Drug giant Allergan PLC (NYSE: AGN) announced its intention Wednesday to fire more than 1,000 employees and eliminate another 400 job openings as it continues to cut costs ahead of the possible loss of exclusivity on its Restasis dry-eye treatment.
Restasis generated about $1.5 billion in revenues for Allergan last year, but the company took an impairment charge of $3.2 billion related to the drug in the third quarter. For the first three quarters of the the 2017 fiscal year the drug has generated sales of $1.08 billion.
In connection with the firings, Allergan will take a restructuring charge of around $125 in the fourth quarter.
Allergan recently lost exclusivity on Estrace, its treatment for menopause. Mylan and Teva have both received approval to sell generic versions of the drug that contributed about $276 million to Allergan sales in the first three quarters of 2017.
The revenue declines associated with the exclusivity losses led the company’s CEO Brenton Saunders to take action to reduce costs rapidly. The layoffs announced Wednesday are part of his efforts to reduce operating expenses by $300 to $400 million in 2018.
The restructuring costs do not include charges related to possible building closures, contract terminations, and other items.
Allergan employs about 18,000 people so the cuts will cut its workforce by about 5.5% in “commercial and other functions” according to a filing with the U.S. Securities and Exchange Commission.
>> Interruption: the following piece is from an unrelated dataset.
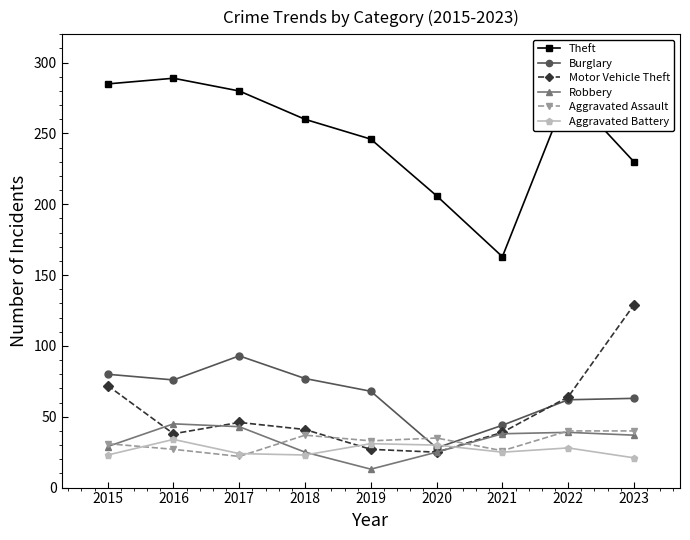

What is the minimum value shown in the chart?

13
The company also said it “will achieve additional cost reductions through non-headcount spending rationalization.”
Maybe that means the remaining 17,000 employees won’t have to worry about losing their jobs this year. Then again, who wouldn’t worry?
Allergan stock traded up about 0.7% following the announcement at $171.49 in a 52-week range of $160.07 to $256.80. The 12-month consensus price target on the stock is $224.95.